Ibn Al-Qajjim sagte: „Die meisten Leute – eigentlich alle, die nicht von Allah beschützt werden – nehmen nicht die Wahrheit an, sondern das Schlimmste. Viele glauben, dass ihnen Rechte vorenthalten wurden, dass sie kein Glück haben und dass sie mehr verdienen, als Allah ihnen zugesteht. Es ist so, als würden sie sagen: ‘Mein Herr hat mir Unrecht getan und vorenthalten, was mir zusteht.’ Und seine Seele bezeugt dies, während seine Zunge leugnet, es offen auszusprechen. Wer in seine Seele schaut und ihre verwinkelten Ecken kennt, wird das erkennen. Und wenn ihr in die Seele irgendeiner anderen Person blicken könntet, würdet ihr sehen, dass sie das Schicksal beschuldigt und es lieber hätte, wenn die Dinge anders verlaufen wären. (…) Also schaut in euer Selbst: Seit ihr davor geschützt? Wer davor sicher ist, wurde vor etwas Großem beschützt. Andernfalls kann ich nicht erkennen, dass ihr gerettet wurdet.“ (Zad Al-Ma’ad)
Wir finden auch die Stelle, in der Allah sagt: „Gedenkt Meiner, so gedenke Ich eurer. Seid Mir dankbar und seid nicht undankbar gegen Mich. Oh, die ihr glaubt, sucht Hilfe in der Standhaftigkeit und im Gebet! Allah ist mit den Standhaften.“ (Al-Baqara, 152-153) Erinnern wir uns an Allah, erinnert Er sich an uns. Und wenn wir Hilfe in Standfestigkeit und Gebet suchen, dann ist Allah mit uns. Das Gebet [arab. Salat] ist eine Erinnerung [arab. Dhikr] an Allah. Und Dhikr ist jede Handlung, zu der die Anrufung Allahs oder die Rezitation seiner Namen gehören. Das kann im verpflichtenden oder freiwilligen Gebet geschehen, in Liedern, die Allah preisen und verherrlichen, sowie in der individuellen oder gemeinschaftlichen Erwähnung Seines Namens. Allah, verherrlicht sei Er, sagte: „Allahs sind die schönsten Namen; so ruft Ihn damit an und lasst diejenigen, die mit Seinen Namen abwegig umgehen. Ihnen wird das vergolten, was sie zu tun pflegten.“ (Sura Al-‘Araf, 180)

+--

- AUFGABEN
a: Welches Werk nennt der Auszug über Schicksal und Dhikr als Quelle des Zitats von Ibn Al-Qajjim?
b: Übersetze aus dem Auszug über Schicksal und Dhikr den Satz „Erinnern wir uns an Allah, erinnert Er sich an uns.“ ins Englische.
c: Führe den Auszug über Schicksal und Dhikr im Anschluss an seinen letzten Satz weiter.

Gespeicherte Dateneinträge

+--

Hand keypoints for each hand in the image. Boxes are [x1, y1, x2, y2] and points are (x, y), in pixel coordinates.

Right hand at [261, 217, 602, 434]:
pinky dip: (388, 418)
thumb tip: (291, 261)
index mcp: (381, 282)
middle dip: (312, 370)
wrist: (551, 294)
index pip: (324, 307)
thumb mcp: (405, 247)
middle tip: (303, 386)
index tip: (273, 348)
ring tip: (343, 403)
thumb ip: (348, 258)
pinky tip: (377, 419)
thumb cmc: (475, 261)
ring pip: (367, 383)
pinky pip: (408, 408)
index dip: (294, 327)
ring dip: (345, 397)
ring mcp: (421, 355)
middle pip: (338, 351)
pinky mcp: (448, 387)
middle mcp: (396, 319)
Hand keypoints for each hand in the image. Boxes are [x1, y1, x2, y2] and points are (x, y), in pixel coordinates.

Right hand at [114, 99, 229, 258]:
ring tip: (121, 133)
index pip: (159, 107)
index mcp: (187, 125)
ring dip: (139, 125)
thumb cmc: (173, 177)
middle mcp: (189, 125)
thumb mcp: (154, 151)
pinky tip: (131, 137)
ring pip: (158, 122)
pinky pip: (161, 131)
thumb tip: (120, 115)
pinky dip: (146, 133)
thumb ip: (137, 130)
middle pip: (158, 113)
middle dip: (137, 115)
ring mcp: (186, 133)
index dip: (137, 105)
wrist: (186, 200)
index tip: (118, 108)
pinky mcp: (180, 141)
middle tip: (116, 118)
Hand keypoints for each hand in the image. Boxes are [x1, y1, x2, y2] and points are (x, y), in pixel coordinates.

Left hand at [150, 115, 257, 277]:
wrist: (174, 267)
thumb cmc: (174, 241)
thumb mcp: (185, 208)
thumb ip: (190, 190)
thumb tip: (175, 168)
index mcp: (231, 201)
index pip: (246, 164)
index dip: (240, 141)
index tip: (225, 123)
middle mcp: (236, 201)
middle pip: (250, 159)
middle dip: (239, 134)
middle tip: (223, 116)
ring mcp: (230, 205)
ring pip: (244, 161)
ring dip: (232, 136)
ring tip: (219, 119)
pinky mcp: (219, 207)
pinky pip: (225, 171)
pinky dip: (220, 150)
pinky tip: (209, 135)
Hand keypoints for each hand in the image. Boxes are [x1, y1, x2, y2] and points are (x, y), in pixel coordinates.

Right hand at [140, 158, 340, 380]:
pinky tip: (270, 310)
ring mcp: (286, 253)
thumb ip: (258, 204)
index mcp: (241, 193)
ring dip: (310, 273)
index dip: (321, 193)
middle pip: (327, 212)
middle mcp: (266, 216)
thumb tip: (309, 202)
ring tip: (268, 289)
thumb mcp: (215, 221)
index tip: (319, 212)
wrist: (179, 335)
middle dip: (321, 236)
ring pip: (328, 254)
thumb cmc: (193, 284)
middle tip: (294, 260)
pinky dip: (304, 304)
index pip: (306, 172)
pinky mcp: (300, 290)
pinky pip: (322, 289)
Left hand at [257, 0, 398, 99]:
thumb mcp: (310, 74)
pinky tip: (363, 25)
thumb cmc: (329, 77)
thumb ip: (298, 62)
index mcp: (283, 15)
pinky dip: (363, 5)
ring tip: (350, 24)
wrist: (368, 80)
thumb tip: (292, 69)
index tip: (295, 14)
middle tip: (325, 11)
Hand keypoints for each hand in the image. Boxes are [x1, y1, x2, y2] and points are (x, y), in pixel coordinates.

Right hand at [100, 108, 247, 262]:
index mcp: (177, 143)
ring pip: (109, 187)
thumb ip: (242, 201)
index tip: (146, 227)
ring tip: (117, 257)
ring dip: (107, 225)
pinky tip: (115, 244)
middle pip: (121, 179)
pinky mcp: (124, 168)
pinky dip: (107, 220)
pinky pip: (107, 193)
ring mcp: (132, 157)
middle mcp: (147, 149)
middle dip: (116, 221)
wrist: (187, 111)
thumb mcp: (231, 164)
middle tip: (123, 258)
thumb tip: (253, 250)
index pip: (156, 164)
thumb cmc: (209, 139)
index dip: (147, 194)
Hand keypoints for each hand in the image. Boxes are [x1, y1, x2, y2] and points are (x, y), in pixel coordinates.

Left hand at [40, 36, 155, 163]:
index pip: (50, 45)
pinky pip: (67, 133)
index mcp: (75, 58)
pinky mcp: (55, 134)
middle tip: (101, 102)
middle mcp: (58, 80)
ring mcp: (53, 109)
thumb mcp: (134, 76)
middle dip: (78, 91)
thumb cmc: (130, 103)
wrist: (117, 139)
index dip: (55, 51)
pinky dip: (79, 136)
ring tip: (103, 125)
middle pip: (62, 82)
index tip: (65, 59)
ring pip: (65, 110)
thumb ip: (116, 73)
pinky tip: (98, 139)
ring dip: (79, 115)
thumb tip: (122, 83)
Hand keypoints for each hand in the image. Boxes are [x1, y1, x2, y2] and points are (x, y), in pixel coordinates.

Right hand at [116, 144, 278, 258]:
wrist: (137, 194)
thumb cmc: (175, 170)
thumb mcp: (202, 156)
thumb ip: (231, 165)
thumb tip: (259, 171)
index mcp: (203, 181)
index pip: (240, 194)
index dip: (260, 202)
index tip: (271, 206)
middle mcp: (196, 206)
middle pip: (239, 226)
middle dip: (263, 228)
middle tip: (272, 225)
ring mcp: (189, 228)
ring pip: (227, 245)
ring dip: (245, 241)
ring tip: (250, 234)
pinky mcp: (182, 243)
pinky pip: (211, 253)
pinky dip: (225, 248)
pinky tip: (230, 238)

+--

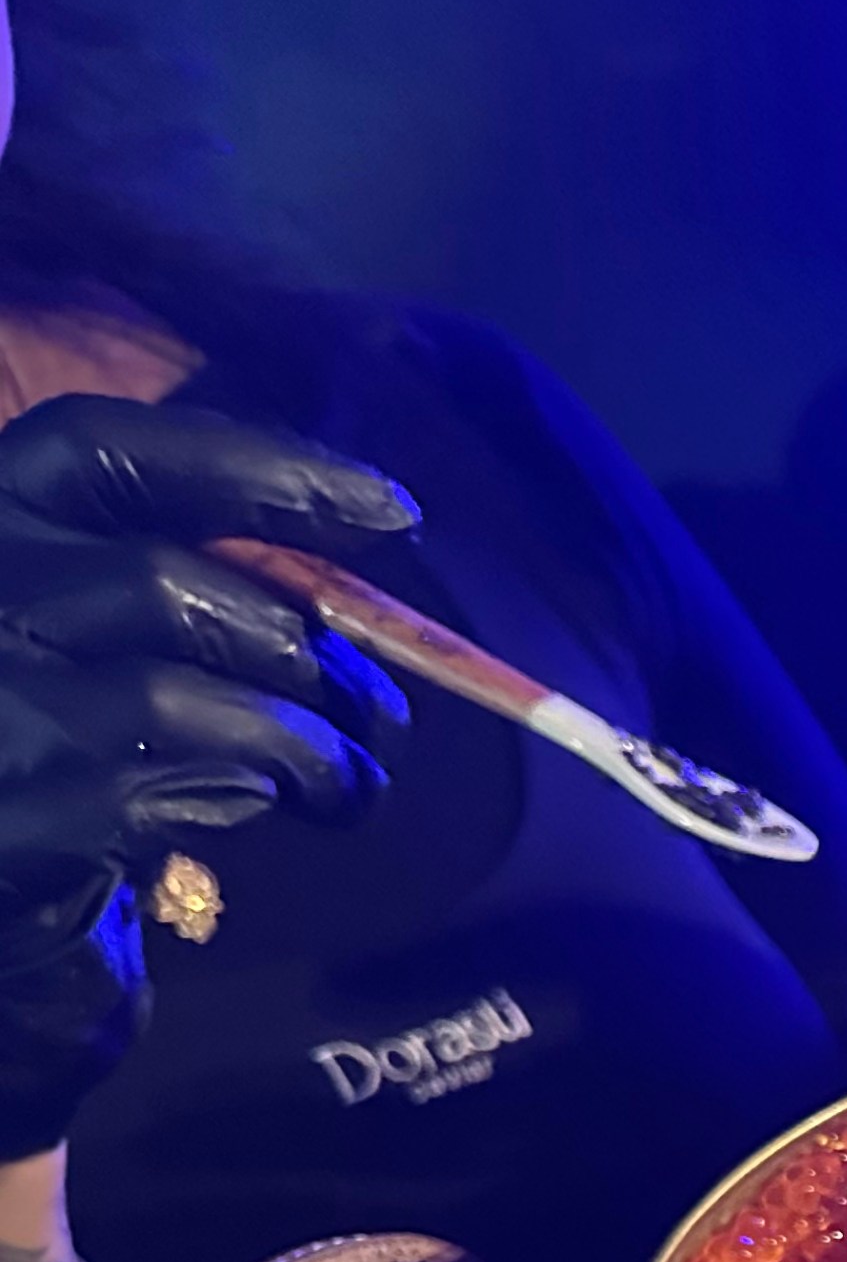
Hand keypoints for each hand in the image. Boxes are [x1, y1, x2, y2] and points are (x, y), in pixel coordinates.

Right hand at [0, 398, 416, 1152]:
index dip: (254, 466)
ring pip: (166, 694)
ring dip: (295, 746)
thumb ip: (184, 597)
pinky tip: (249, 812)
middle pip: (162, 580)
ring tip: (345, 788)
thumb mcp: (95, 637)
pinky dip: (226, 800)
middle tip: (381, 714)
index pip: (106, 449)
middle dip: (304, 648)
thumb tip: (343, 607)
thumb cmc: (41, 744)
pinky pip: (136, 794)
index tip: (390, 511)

+--

- ANTWORTEN
a: Zad Al-Ma’ad

b: If we remember Allah, He remembers us.

c:
An einer anderen Stelle heißt es: „Und wenn dich Meine Diener nach Mir fragen, so bin Ich nahe; Ich erhöre den Ruf des Bittenden, wenn er Mich anruft. So sollen sie nun auf Mich hören und an Mich glauben, auf dass sie besonnen handeln mögen.“ (Al-Baqara, 186)
Der erste Vers der Sura Al-Fatiha beginnt mit Dank und Lobpreisung Allahs, dem Herrn der Welten. Daher ist es verpflichtend, dankbar zu sein. Allah sagt wiederholt in der Sura Ar-Rahman: „Welche der Wohltaten eures Herrn wollt ihr beide denn leugnen?“ Welche der Segnungen Allahs wollen Menschen und Dschinn denn leugnen? Wenn wir uns ihnen nicht verweigern wollen, müssen wir dankbar sein.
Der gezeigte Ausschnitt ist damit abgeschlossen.